In solving an inverse trigonometric equation is it sufficient to check for one case for the existence of a solution? This has been bugging me for quite a while.   
$\arctan x + \arctan y$  is defined as $$f(x) = \begin{cases}\arctan\left(\dfrac{x+y}{1-xy}\right), &xy < 1 \\[1.5ex] 
\pi + \arctan\left(\dfrac{x+y}{1-xy}\right), &x>0,\; y>0,\; xy>1 \\[1.5ex] 
-\pi + \arctan\left(\dfrac{x+y}{1-xy}\right), &x<0,\; y<0,\; xy > 1\end{cases}$$ Any book that i've picked up solves the inverse trig equation only for one case.
An example

 

They've proceeded to solve the equation by assuming $\frac{x+1}{x-1}\times \frac{x-1}{x} < 1$ $\color{#32CD32 }{(xy<1)}$ and after solving the equation the obtained value of x = 2 does not satisfy the aforementioned condition they've simply said that there is no solution to the given equation.  
Why not solve it for other assumptions $x>0, y>0 , xy>1$ and $x<0,y<0, xy>1$ in other words how is finding the solution for one of the cases sufficient for us to declare that no solution exists?
Solution of the taken example



 A: You are completely justified in viewing that solution with suspicion. The explanation is inadequately stated. 
There are multiple ways to approach this. But first, let me digress by pointing out a misapprehension in your post: you say that "$\arctan x + \arctan y$ is defined by"
$$\arctan x + \arctan y = \begin{cases} \arctan\left(\frac{x+y}{1-xy}\right) & xy < 1\\[1.5ex] 
\pi + \arctan\left(\frac{x+y}{1-xy}\right) & x > 0, y > 0, xy > 1\\[1.5ex] 
-\pi + \arctan\left(\frac{x+y}{1-xy}\right) & x < 0, y < 0, xy > 1\end{cases}$$
This is not a definition. The definition of $\arctan x + \arctan y$ is simply to take the arctangent of $x$ and the arctangent of $y$ and add them together. This case-by-case expression is just a formula derived from that definition. 

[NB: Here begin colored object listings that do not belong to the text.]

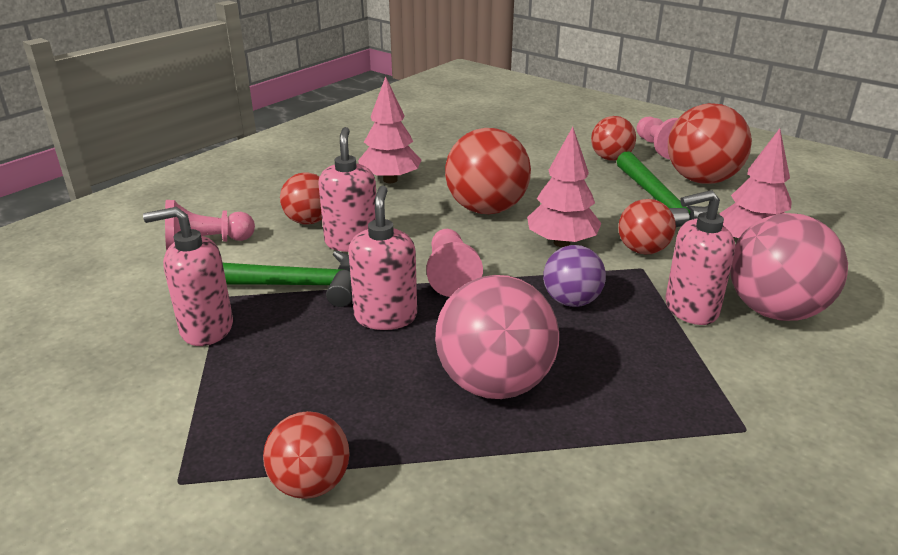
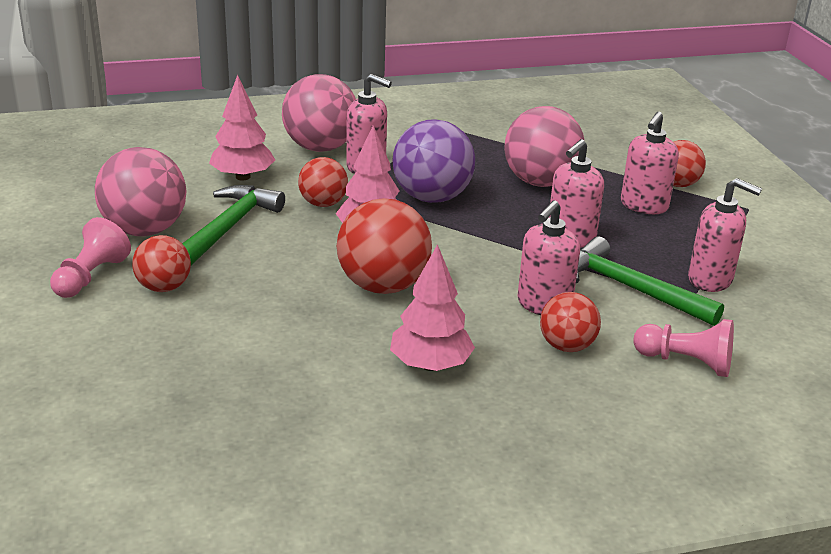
camera: 145 degrees left, 0 degrees up
pink pawn [426,229,483,297] -> none
purple ball [543,245,606,307] -> purple ball [392,119,475,203], size x1.68
red ball [668,103,752,184] -> pink ball [95,147,186,236]
none -> pink soap dispenser [621,112,679,214]

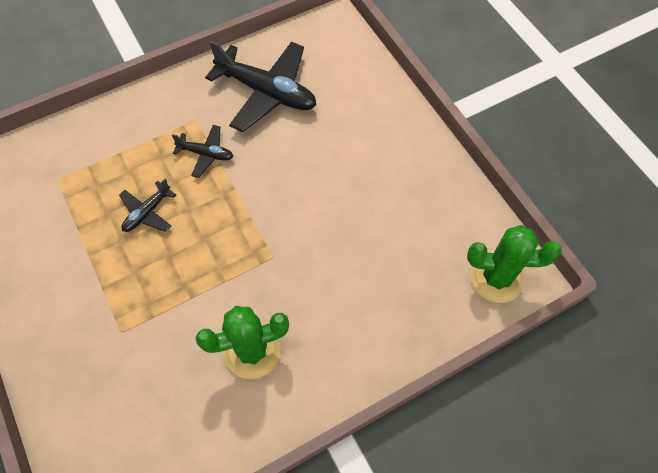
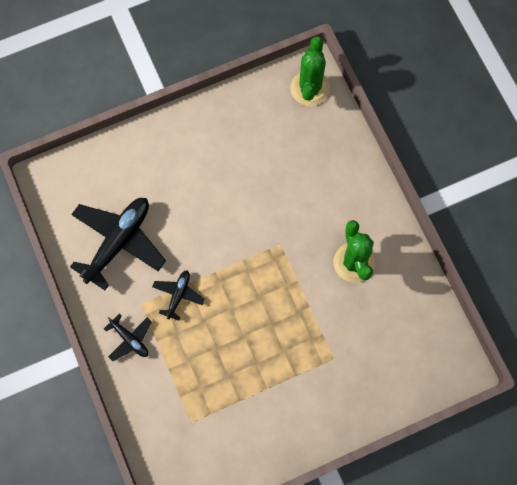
camera: 85 degrees left, 10 degrees up
black plane [119,179,176,232] -> black plane moved to [104,314,152,361]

The arctangent takes on values between $-\frac \pi 2$ and $\frac \pi 2$, so the sum of two arctangents can range anywhere between $-\pi$ to $\pi$. Note that $$\arctan\left(\frac{x+y}{1-xy}\right)$$ gives values between $-\frac \pi 2$ and $\frac \pi 2$, while
$$\pi + \arctan\left(\frac{x+y}{1-xy}\right)$$
gives values between $\frac \pi 2$ and $\pi$,
$$-\pi + \arctan\left(\frac{x+y}{1-xy}\right)$$
gives values between $-\pi$ and $-\frac \pi 2$ (under the restrictions on $x$ and $y$).
Because the latter two expressions give values outside of $-\frac \pi 2$ to $\frac \pi 2$, they can never be equal to the arctangent of a single number.
This is why only the first expression needed to be checked: The sum of the two tangents in the equation is supposed to be $-\tan^{-1} 7 = \tan^{-1}(-7)$, and so the sum cannot be either of the other two formulas.
However, the solution should have mentioned this, instead of just using the first expression without explanation. But before I can actually say that the book was wrong, I'd have to examine the context, to see if they had already made mention of this restriction before the example.